American food editor, writer, fashion model, and socialite

Elettra-Ingrid Rossellini Wiedemann (born July 26, 1983) is an American food editor, writer, fashion model, and socialite. She is the daughter of Italian actress and model Isabella Rossellini and Jonathan Wiedemann, an American. Her maternal grandparents were Swedish actress Ingrid Bergman and Italian film director Roberto Rossellini.

==Early life==
Wiedemann was born and raised in New York City. She has three half siblings from her father's second marriage. She also has a brother on her mother's side. She attended high school at the United Nations International School, where she became fluent in French. Growing up, Wiedemann suffered from scoliosis, a spinal condition that had also afflicted her mother, and had to wear a back brace 23 hours a day from the ages of 12 to 17.

She attended college at The New School, graduating with a Bachelor of Arts in International Relations. She attended a two-year graduate school program at the London School of Economics in order to receive a master's degree in Biomedicine, Bioscience and Society.

==Career==
Wiedemann worked as a fashion model and spokesperson for over 10 years before Impatient Foodie. She was discovered by Bruce Weber and quickly became one of the industry's most coveted models, shooting with photographers such as Karl Lagerfeld, Patrick Demarchelier, Annie Leibovitz, Arthur Elgort, Mario Testino, and Craig McDean for magazines such as American Vogue, French Vogue, Harpers Bazaar, Another, GQ, the French and Italian editions of Elle, to name a few.
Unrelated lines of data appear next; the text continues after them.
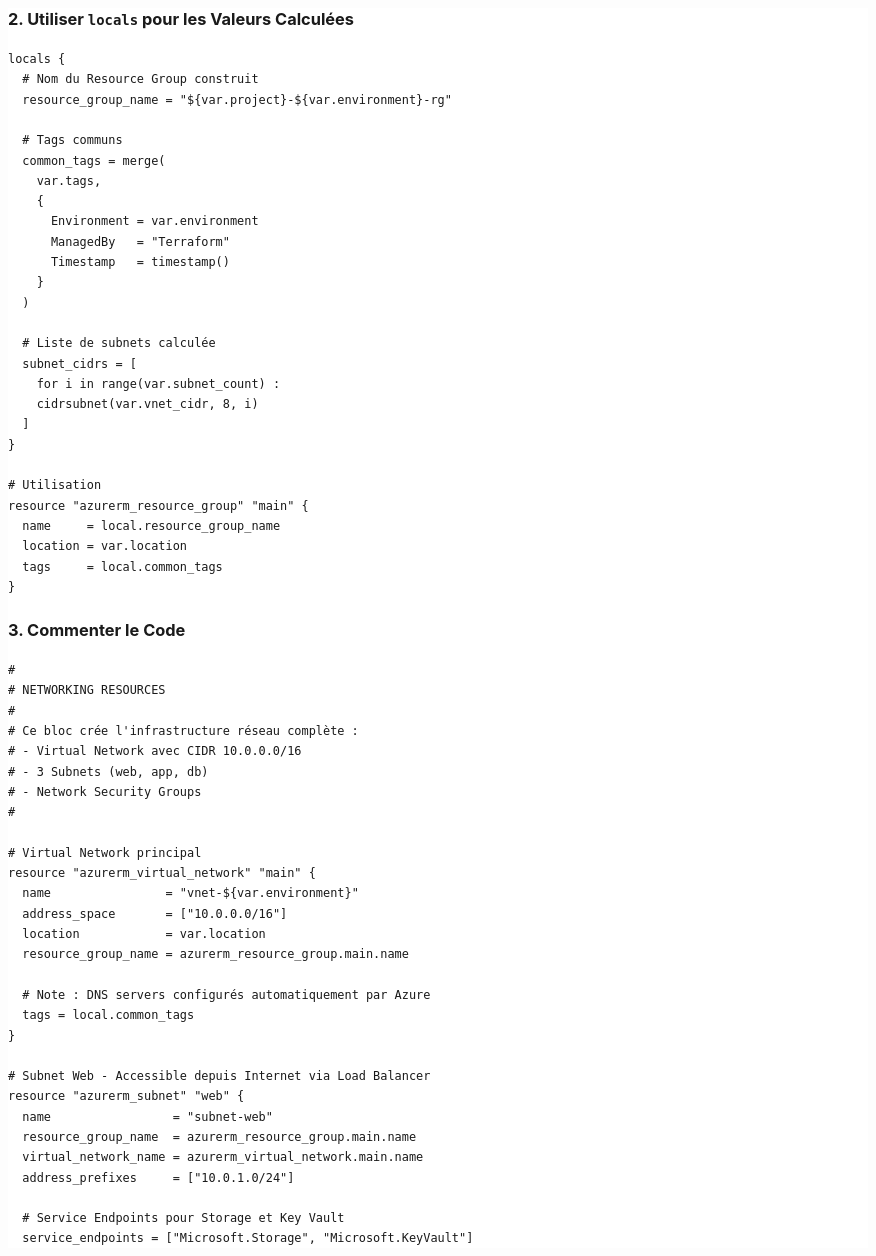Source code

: 
### 2. Utiliser `locals` pour les Valeurs Calculées

```hcl
locals {
  # Nom du Resource Group construit
  resource_group_name = "${var.project}-${var.environment}-rg"

  # Tags communs
  common_tags = merge(
    var.tags,
    {
      Environment = var.environment
      ManagedBy   = "Terraform"
      Timestamp   = timestamp()
    }
  )

  # Liste de subnets calculée
  subnet_cidrs = [
    for i in range(var.subnet_count) :
    cidrsubnet(var.vnet_cidr, 8, i)
  ]
}

# Utilisation
resource "azurerm_resource_group" "main" {
  name     = local.resource_group_name
  location = var.location
  tags     = local.common_tags
}
```

### 3. Commenter le Code

```hcl
#
# NETWORKING RESOURCES
#
# Ce bloc crée l'infrastructure réseau complète :
# - Virtual Network avec CIDR 10.0.0.0/16
# - 3 Subnets (web, app, db)
# - Network Security Groups
#

# Virtual Network principal
resource "azurerm_virtual_network" "main" {
  name                = "vnet-${var.environment}"
  address_space       = ["10.0.0.0/16"]
  location            = var.location
  resource_group_name = azurerm_resource_group.main.name

  # Note : DNS servers configurés automatiquement par Azure
  tags = local.common_tags
}

# Subnet Web - Accessible depuis Internet via Load Balancer
resource "azurerm_subnet" "web" {
  name                 = "subnet-web"
  resource_group_name  = azurerm_resource_group.main.name
  virtual_network_name = azurerm_virtual_network.main.name
  address_prefixes     = ["10.0.1.0/24"]

  # Service Endpoints pour Storage et Key Vault
  service_endpoints = ["Microsoft.Storage", "Microsoft.KeyVault"]
```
She has also been a spokesmodel for Lancôme since 2004 and done ads for Lancôme makeup, fragrance, and skin care worldwide.

While she was modeling, Wiedemann attended graduate school at the London School of Economics, ultimately receiving her Masters of Science (MSc) in Biomedicine, Biosciences and Society in 2010.

Upon graduation from the LSE, Wiedemann launched a pop-up restaurant, GOODNESS. GOODNESS featured a different chef and different menu every day. GOODNESS popped up twice at NY Fashion Week and at Iceland's Design March Festival before turning into a show (Elettra's Goodness) on Vogues new channel. Guests included Blake Lively, Seth Meyers, Grace Coddington, and Karlie Kloss.

She has also written for publications including Refinery29, VICE Munchies, Teen Vogue, SELF, Paper Magazine, The Cut, and Cherry Bombe.

==Personal life==
Wiedemann was married to restaurateur James Marshall from 2012 to 2015. She has two sons with actor Caleb Lane.

She raced in several triathlons and three Half Ironman races. For her last race (Ironman 70.3 in Lake Stevens), she renounced energy gels and baked all of her own bite-sized food for racing fuel, and is convinced it helped her achieve her fastest 70.3 time.